The Swanson Hall tribute ceremony will be held at 2:30 p.m. Friday on the east steps of Swanson Hall. Prior to the tribute, please share your memories of Swanson Hall. E-mail your stories to UNMC Today – some will be printed in Friday’s UNMC Today as a tribute to the building.





In May 1947, a staff of 62 doctors was organized under the leadership of Joseph Henske, M.D. By November, community fundraising for the building passed $750,000. In February 1948, an official ribbon cutting was held along with an open house for the public.

In March, with a total cost of $850,000, the 100-bed hospital opened for its first patients, with the first two operations taking place on March 15. In August 1948, Children’s opened its entire north first-floor wing to polio patients – by November, there were nearly 150 patients with varying degrees of the disease.

In 1949, the first iron lung was acquired to treat patients with polio, with a second added in 1952 to deal with the growing number of polio cases.

In 1960, construction began on a $1.3 million addition to the hospital on the west side, along 44th Street.
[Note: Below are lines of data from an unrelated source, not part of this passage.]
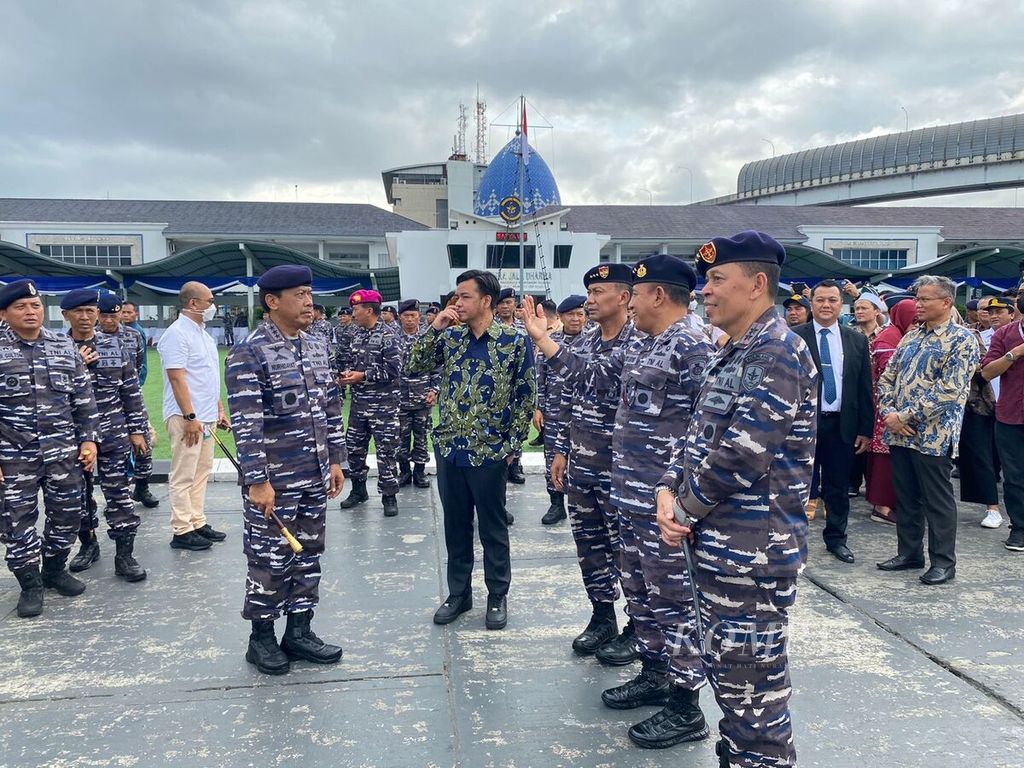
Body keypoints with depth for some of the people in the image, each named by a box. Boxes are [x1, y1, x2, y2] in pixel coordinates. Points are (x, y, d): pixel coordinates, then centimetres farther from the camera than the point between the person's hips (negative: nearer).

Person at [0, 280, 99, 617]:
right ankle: (30, 584, 20)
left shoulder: (65, 347, 6)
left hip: (64, 451, 3)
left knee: (67, 512, 10)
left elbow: (83, 397, 10)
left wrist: (89, 439, 5)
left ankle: (54, 569, 31)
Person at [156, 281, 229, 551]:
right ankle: (182, 531, 3)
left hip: (206, 417, 9)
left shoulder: (204, 334, 16)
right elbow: (177, 378, -18)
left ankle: (197, 523, 22)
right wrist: (189, 416, -21)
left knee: (201, 473, 14)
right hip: (187, 418, -9)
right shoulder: (177, 334, -12)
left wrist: (219, 409, 19)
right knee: (183, 476, -3)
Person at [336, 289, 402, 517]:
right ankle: (358, 490, 32)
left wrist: (363, 376, -17)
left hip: (383, 403, -7)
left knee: (386, 450, -1)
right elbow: (344, 358, 17)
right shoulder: (354, 334, 8)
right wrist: (347, 373, -5)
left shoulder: (387, 335, -12)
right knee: (354, 447, 15)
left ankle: (389, 496, 11)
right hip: (358, 401, 7)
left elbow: (393, 369, -18)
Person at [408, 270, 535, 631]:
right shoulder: (450, 338, 5)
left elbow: (525, 397, -5)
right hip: (449, 449, 4)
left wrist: (513, 444, -6)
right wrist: (433, 328, -9)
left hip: (489, 452, -4)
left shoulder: (515, 341, -7)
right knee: (455, 526, 15)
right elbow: (414, 366, 1)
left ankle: (498, 597, 25)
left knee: (493, 528, 9)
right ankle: (458, 593, 30)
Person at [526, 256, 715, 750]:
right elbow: (590, 377, 17)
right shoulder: (638, 349, 12)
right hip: (631, 498, 9)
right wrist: (540, 337, 14)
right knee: (640, 594, 20)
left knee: (673, 602, 1)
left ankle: (686, 709, 15)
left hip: (666, 504, -9)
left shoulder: (693, 349, -16)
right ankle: (655, 675, 37)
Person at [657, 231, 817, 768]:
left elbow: (741, 456, -24)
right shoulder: (733, 353, 13)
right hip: (720, 544, 10)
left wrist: (685, 510, -11)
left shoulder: (777, 352, -18)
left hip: (753, 551, -10)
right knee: (726, 671, 22)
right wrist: (669, 490, -3)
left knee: (751, 688, 3)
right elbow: (699, 432, 14)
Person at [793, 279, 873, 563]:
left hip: (842, 424, 3)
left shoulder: (857, 340, 7)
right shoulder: (794, 337, -3)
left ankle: (836, 538, 27)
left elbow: (865, 388, 8)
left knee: (839, 487, 13)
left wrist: (866, 429, 4)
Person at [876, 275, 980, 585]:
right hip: (899, 433, 7)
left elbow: (950, 390, -19)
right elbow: (887, 377, 12)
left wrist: (907, 416, -18)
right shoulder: (911, 336, 12)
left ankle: (943, 562, 15)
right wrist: (889, 413, -4)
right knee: (906, 498, 14)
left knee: (938, 501, 3)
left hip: (933, 436, -7)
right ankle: (909, 553, 27)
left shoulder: (961, 340, -9)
The new wing opened in 1962, increasing the capacity to 135 beds and adding operating rooms, labs and a nursery, as well as a new emergency entrance.

In May 1981, UNMC acquired the building through the Swanson Foundation of Omaha, renaming it Carl and Caroline Swanson Hall. It became home to the Swanson Center for Nutrition, along with UNMC offices and labs. The Swansons were the founders of Swanson Foods Company, famous for their TV dinners, developed in 1952 and produced here in Omaha.

The philanthropic efforts of the Swansons’ daughter, Gretchen Swanson Velde, made possible the transfer of the former Children’s Hospital building to UNMC. Carl Swanson had been one of the original members of the Children’s Hospital Board of Trustees in 1943.